- 課題の目的 -
観光業の生産性を扱った原文のうち、「アベノミクスの柱の一つとして」から「化は喫緊の課題となっている。」までを一字も変えずにすべて書き写すこと。

- 原文 -
+ + + + + + +
上田泰志 JTBビジネスイノベーターズ代表取締役のプロフィール

上田泰志 JTBビジネスイノベーターズ
上田泰志 JTBビジネスイノベーターズ代表取締役
うえだ・やすし 1988年 日本交通公社(現 JTB)に入社し、ジェイティービーモチベーションズ 代表取締役、JTB執行役員等を経て、2023年より現職。JTBグループの目指す「交流創造事業」の成長に向け、新たな価値を創出するイノベーションに取り組み続けている。

生産性が著しく低い観光業の現実

 アベノミクスの柱の一つとして訪日外国人観光客の拡大を打ち出したこともあり、2018年にはインバウンドの旅行者数が3千万人を突破し、観光立国への道筋が整いつつあった。しかし、その裏では観光産業の生産性の低さが指摘されてきた。各産業に従事する就業者が、1人当たり1年間でどの程度のGDPを生産したかを示す調査を見ると、18年時点の製造業の労働生産性が1094万円なのに対して、宿泊・飲食サービス業の労働生産性は318万円。観光業の労働生産性は圧倒的に低いことが分かる。

 JTBグループでITや決済に関する事業を展開し、全国約4千の宿泊施設にキャッシュレス(CL)決済端末を提供するJTBビジネスイノベーターズ(JBI)の上田社長は「観光業は生産性に課題を抱えています。特に宿泊業においては、チェックインや精算などのフロント業務のプロセスで多くの時間を使っています」と指摘する。

 決済プロセスは宿泊業で大きな付加価値を生み出す業務とは言いにくく、仮にCL決済が浸透することで業務を簡略化できれば他の産業以上に生産性向上が期待できる。また、観光業界はコロナ禍で働き手が大量に流出しており、足元の人手不足も深刻だ。こうした面でも労働環境の効率化は喫緊の課題となっている。
+ + + + + + +
- 提供データ -
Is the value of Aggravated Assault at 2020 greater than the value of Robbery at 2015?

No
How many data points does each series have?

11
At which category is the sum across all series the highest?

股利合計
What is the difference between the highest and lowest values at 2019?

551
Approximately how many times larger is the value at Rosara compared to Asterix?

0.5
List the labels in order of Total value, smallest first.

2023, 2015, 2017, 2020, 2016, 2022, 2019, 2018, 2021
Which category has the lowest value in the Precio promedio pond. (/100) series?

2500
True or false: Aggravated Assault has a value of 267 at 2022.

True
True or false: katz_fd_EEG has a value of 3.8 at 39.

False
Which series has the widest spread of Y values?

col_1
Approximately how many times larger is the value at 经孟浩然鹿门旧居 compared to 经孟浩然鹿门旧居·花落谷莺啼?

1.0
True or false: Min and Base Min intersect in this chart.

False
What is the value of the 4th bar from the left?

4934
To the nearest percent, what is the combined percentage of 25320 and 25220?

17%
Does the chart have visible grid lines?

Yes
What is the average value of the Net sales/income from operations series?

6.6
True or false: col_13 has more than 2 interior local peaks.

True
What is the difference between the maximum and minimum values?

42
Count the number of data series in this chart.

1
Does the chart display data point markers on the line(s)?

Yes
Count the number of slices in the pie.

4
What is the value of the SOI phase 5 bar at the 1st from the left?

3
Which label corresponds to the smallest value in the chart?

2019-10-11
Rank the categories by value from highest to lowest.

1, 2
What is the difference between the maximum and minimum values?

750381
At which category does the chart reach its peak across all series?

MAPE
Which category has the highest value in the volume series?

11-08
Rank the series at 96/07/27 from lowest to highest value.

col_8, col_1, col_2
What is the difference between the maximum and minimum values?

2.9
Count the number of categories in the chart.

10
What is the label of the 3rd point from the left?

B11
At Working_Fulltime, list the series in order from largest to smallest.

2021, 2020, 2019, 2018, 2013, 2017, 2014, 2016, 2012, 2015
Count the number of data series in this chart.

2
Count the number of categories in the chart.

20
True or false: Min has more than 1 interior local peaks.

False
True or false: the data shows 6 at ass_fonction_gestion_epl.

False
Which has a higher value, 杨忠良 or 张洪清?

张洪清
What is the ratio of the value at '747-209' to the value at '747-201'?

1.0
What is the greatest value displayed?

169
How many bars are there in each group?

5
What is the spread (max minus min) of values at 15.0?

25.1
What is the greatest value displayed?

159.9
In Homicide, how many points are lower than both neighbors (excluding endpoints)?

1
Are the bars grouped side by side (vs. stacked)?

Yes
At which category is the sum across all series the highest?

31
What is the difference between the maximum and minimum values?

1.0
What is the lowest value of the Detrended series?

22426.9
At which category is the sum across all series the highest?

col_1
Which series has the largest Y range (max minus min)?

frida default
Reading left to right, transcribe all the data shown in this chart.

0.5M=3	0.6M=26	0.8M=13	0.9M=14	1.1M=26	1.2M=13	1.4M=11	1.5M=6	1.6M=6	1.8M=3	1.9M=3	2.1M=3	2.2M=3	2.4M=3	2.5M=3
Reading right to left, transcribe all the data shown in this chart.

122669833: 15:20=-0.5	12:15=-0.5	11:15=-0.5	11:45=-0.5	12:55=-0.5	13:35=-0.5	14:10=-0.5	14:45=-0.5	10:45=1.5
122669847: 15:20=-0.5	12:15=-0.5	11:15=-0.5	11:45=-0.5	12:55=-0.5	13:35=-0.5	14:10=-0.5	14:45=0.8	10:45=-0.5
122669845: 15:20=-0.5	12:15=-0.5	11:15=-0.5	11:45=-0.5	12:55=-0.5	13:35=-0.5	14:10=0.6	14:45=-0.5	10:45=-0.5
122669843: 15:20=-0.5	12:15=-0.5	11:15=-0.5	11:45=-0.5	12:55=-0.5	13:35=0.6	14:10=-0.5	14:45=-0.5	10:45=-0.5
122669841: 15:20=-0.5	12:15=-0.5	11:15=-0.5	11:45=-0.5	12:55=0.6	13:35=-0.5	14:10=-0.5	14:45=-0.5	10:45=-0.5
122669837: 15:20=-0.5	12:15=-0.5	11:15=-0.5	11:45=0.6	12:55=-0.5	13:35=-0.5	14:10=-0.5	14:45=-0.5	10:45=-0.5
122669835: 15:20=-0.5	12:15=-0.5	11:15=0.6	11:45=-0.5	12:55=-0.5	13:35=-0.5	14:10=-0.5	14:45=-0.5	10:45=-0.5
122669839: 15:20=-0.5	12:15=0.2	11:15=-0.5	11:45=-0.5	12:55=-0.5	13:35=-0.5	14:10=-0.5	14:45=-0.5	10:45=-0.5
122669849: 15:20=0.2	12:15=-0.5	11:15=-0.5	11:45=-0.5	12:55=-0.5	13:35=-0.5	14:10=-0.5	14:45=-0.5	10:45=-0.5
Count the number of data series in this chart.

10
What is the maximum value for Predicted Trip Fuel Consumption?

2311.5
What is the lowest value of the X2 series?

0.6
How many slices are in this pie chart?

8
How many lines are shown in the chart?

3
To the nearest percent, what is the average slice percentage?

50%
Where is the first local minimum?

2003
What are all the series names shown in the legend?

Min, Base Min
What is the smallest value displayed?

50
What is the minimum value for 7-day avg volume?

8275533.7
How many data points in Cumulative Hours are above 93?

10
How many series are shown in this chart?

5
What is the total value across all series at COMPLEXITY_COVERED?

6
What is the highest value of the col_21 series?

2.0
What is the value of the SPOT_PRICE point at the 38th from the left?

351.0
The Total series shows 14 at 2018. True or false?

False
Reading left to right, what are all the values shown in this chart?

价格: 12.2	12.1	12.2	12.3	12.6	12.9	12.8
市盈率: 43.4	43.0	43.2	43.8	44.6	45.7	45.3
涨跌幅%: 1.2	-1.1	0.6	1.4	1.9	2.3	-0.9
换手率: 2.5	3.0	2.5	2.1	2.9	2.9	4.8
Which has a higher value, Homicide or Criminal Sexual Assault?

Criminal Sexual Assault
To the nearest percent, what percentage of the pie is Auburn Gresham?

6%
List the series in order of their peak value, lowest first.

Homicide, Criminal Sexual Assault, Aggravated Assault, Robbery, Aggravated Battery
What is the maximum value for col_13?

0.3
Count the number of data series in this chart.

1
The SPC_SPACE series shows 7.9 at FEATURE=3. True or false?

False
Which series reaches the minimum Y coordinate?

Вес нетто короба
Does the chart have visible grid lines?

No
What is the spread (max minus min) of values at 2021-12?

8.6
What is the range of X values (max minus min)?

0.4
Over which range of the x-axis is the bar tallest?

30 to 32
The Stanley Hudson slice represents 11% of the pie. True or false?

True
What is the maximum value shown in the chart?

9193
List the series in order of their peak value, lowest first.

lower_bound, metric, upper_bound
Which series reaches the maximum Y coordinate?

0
+ + + + + + +
- 解答 -
アベノミクスの柱の一つとして訪日外国人観光客の拡大を打ち出したこともあり、2018年にはインバウンドの旅行者数が3千万人を突破し、観光立国への道筋が整いつつあった。しかし、その裏では観光産業の生産性の低さが指摘されてきた。各産業に従事する就業者が、1人当たり1年間でどの程度のGDPを生産したかを示す調査を見ると、18年時点の製造業の労働生産性が1094万円なのに対して、宿泊・飲食サービス業の労働生産性は318万円。観光業の労働生産性は圧倒的に低いことが分かる。

 JTBグループでITや決済に関する事業を展開し、全国約4千の宿泊施設にキャッシュレス(CL)決済端末を提供するJTBビジネスイノベーターズ(JBI)の上田社長は「観光業は生産性に課題を抱えています。特に宿泊業においては、チェックインや精算などのフロント業務のプロセスで多くの時間を使っています」と指摘する。

 決済プロセスは宿泊業で大きな付加価値を生み出す業務とは言いにくく、仮にCL決済が浸透することで業務を簡略化できれば他の産業以上に生産性向上が期待できる。また、観光業界はコロナ禍で働き手が大量に流出しており、足元の人手不足も深刻だ。こうした面でも労働環境の効率化は喫緊の課題となっている。